Publication Date:  2013-09-14 Views:  876 Downloads:  0
Issue Description
Many of our servers are running Suse11 and soft raid MD is working on it. If a hard disk fails, the soft raid will be degraded and the file system is in danger. Here I’ll show you how to fix it.
Alarm Information
Here is the alarm example:
Handling Process
1. First find that how many disks in this md. For each disk in the soft raid, there is a complete meta data in it. So you can find the raid information from either disk in the soft raid. In this example, we can remember that sdb is in this raid, so we can find the whole raid information from sdb. If unfortunately you don't remember any information about the disks’ name, you can also try them one by one. This command will one try to read meta data and will do no harm to disk. 
Use command mdadm –E <disk_name>

From above picture, we can see that:
  •  there are 5 disks in this raid and one is faulty.
  •  sdb/sdc/sde/sdf are working properly now.

2. Now we have enough information and we can try to re-assemble the raid and make it active first. This can be done by command “mdadm –assemble <MD_Name> <disks>”

Check above example, we use four disks (sdb/sdc/sdd/sde) to reassemble the raid. And it can be mounted successfully and the data is still there.
This is not the end. The raid is still in degraded mode since the faulty disk is not be replaced with new disk.

3. Replace the fault disk and replace it with a new disk. This step should be done very carefully. Make sure you don't’ replace wrong disk.
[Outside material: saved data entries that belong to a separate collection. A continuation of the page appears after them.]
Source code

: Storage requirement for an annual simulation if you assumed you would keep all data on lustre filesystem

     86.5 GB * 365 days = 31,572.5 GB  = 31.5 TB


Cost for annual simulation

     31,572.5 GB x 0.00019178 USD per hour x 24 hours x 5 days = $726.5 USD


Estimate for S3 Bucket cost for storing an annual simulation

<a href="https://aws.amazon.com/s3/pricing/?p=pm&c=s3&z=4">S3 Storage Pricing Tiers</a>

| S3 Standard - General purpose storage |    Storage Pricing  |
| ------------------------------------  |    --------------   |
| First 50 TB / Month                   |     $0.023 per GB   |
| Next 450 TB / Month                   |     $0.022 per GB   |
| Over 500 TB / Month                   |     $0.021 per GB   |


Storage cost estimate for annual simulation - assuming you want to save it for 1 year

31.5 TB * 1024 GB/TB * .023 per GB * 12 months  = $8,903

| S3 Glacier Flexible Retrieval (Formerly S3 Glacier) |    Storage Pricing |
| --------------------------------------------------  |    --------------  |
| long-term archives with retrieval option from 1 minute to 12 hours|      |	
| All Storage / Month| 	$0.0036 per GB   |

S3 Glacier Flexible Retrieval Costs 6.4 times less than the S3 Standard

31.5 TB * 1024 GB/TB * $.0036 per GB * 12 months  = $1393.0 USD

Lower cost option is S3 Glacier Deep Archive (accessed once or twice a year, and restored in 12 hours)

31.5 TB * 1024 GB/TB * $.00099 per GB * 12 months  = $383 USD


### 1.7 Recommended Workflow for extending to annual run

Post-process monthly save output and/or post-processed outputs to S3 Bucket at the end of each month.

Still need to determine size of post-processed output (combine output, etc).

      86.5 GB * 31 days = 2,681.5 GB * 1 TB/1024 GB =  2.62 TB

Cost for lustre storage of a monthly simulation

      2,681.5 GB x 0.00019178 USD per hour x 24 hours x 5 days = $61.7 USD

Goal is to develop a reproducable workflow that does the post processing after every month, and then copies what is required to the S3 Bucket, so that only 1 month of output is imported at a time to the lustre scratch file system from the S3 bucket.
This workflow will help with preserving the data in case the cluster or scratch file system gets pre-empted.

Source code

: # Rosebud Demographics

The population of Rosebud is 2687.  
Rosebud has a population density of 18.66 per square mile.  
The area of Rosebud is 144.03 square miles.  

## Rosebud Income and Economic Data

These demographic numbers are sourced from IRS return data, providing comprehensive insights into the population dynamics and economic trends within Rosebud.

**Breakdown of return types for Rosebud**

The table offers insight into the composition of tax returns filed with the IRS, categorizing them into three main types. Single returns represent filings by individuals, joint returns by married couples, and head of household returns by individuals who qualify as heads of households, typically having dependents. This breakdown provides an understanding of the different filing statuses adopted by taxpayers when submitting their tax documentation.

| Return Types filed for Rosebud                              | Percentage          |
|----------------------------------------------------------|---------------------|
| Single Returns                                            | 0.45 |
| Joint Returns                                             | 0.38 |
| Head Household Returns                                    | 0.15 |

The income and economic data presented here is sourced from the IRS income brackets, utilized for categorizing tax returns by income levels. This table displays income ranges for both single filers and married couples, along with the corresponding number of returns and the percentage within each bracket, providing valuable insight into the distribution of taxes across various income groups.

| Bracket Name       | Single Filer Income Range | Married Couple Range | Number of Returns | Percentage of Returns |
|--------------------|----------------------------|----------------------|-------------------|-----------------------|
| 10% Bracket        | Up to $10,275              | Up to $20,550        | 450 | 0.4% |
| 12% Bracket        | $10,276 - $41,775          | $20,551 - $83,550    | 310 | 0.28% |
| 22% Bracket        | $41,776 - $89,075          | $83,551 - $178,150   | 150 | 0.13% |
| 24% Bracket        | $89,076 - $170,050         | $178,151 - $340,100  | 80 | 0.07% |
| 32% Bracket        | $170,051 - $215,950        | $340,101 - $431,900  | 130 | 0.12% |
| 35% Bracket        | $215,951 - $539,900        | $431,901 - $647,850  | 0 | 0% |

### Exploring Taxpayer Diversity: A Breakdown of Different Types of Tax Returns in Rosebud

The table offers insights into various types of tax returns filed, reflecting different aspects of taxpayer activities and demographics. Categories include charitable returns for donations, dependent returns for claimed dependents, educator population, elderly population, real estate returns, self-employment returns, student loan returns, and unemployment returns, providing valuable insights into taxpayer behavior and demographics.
If so, it might be a disaster.

4. Now we assume that the new disk is already in place and it’s sdf. Now we’ll add it to the raid and the raid will be re-built. Command “mdadm <MD_Name> -a <disk_name>” will do this.

See above example, after sdf is successfully added to md1, you can use command “cat /proc/mdstat” to check the current re-built progress. After it’s done, we can say that the problem is finally resolved.

Root Cause
If there is one disk fail, soft raid will be down graded.
  • The whole re-construction procedure should be guided with appropriate engineer. Make sure you know what you are doing before you run the command.
  • Before you re-assemble the soft raid, make sure that you already have enough information about member disks.
  • Step "Replace faulty disk with new disk" must be done very carefully.